Sebelum Perang Dunia II, Tan Malaka hidup dalam penyamaran sekitar Asia Tenggara. Di masa revolusi, Tan Malaka dianggap otak dari Peristiwa 3 Juli 1946. Saat itu, Tan Malaka menuntut Merdeka 100 persen. Tan Malaka terlibat dalam Persatuan Perjuangan bersama Jenderal Sudirman.
Tan Malaka juga pernah mendirikan Partai Musyawarah Rakyat Banyak . Tan Malaka terbunuh sekitar Februari 1949. Tan Malaka tewas ditembak oleh pasukan militer Indonesia tanpa pengadilan di Selopanggung, Kecamatan Semen, Kabupaten Kediri, pada 21 Februari 1949. Eksekustornya berasal dari Brigade Sikatan atas perintah petinggi militer Jawa Timur.
Tan Malaka dibunuh karena perlawanannya yang konsisten terhadap pemerintah yang bersikap moderat dan penuh kompromi terhadap Belanda. Belakangan, Presiden Sukarno menetapkan Tan Malaka sebagai Pahlawan Nasional berdasarkan Keputusan Presiden RI No. 53 yang ditandatangani pada 28 Maret 1963. Pengikutnya yang paling terkenal adalah Adam Malik dan Muhamad Yamin.
(5)
MOHAMMAD HATTA
Mohammad Hatta, adalah pahlawan Indonesia. Di waktu kecil, Bung Hatta bersekolah dasar di Bukittinggi yang awalnya ditempuh secara privat. Kelas 5 sampai 7 Bung Hatta tempuh di MULO sampai tahun 1917. Bung Hatta sangat aktif dalam melaksanakan tugasnya sebagai bendahara di suatu perkumpulan pemuda Sumatera di Padang.
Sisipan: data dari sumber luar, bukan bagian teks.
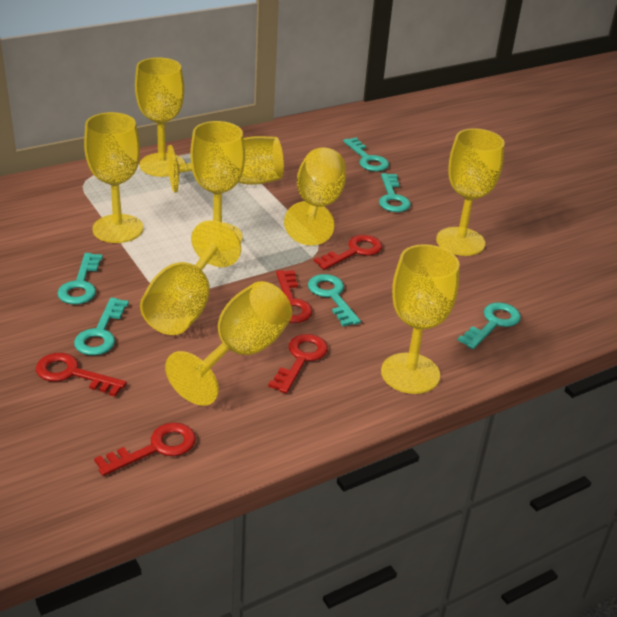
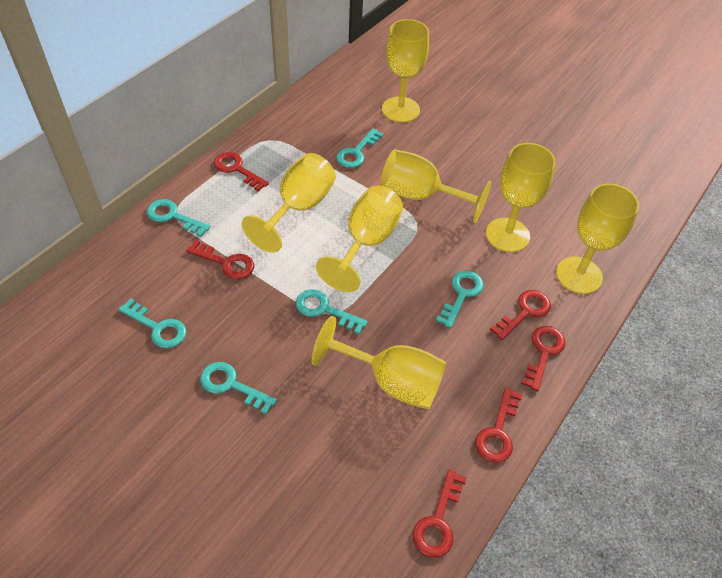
red key: 5 -> 6
yellow goblet: 9 -> 7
Di tahun 1926 Bung Hatta terpilih menjadi ketua Indoneschie Vereniging sampai tahun 1930. Bung Hatta sangat mementingka kemerdekaan Indonesia, dengan memperkenalkan perjuangan Indonesia di Eropa. Dalam perjuangannya, Bung Hatta pernah mengalami pembuangan ke Digul dan Banda Neira. Bung Hatta membacakan suatu pidato tentang cita-cita kemerdekaan Indonesia di lapangan Ikada pada 8 Desember 1942.
Jepang mengangkat Bung Hatta dan 3 Tokoh Nasional lainnya untuk memimpin Potera yang didirikan oleh Jepang. Pada tanggal 17 Agustus tahun 1945 Bung Hatta bersama Soekarno membacakan teks proklamasi kemerdekaan Indonesia di Pegangsaan Timur 56. Siti Rahmiati adalah isteri Bung Hatta, yangdinikahi pada tanggal 18 November 1945 dan memperoleh tiga orang anak. Konfrensi Meja Bundar, delegasi Indonesia diketuai oleh Bung Hatta dan diadakan di Den Haag pada tahun 1949.
Bung Hatta diangkat menjadi Bapak Koperasi Nasional. Pada tanggal 15 Agustus 1972 Bung Hatta menerima Bintang Republik Indonesia Kelas I di Istana Merdeka.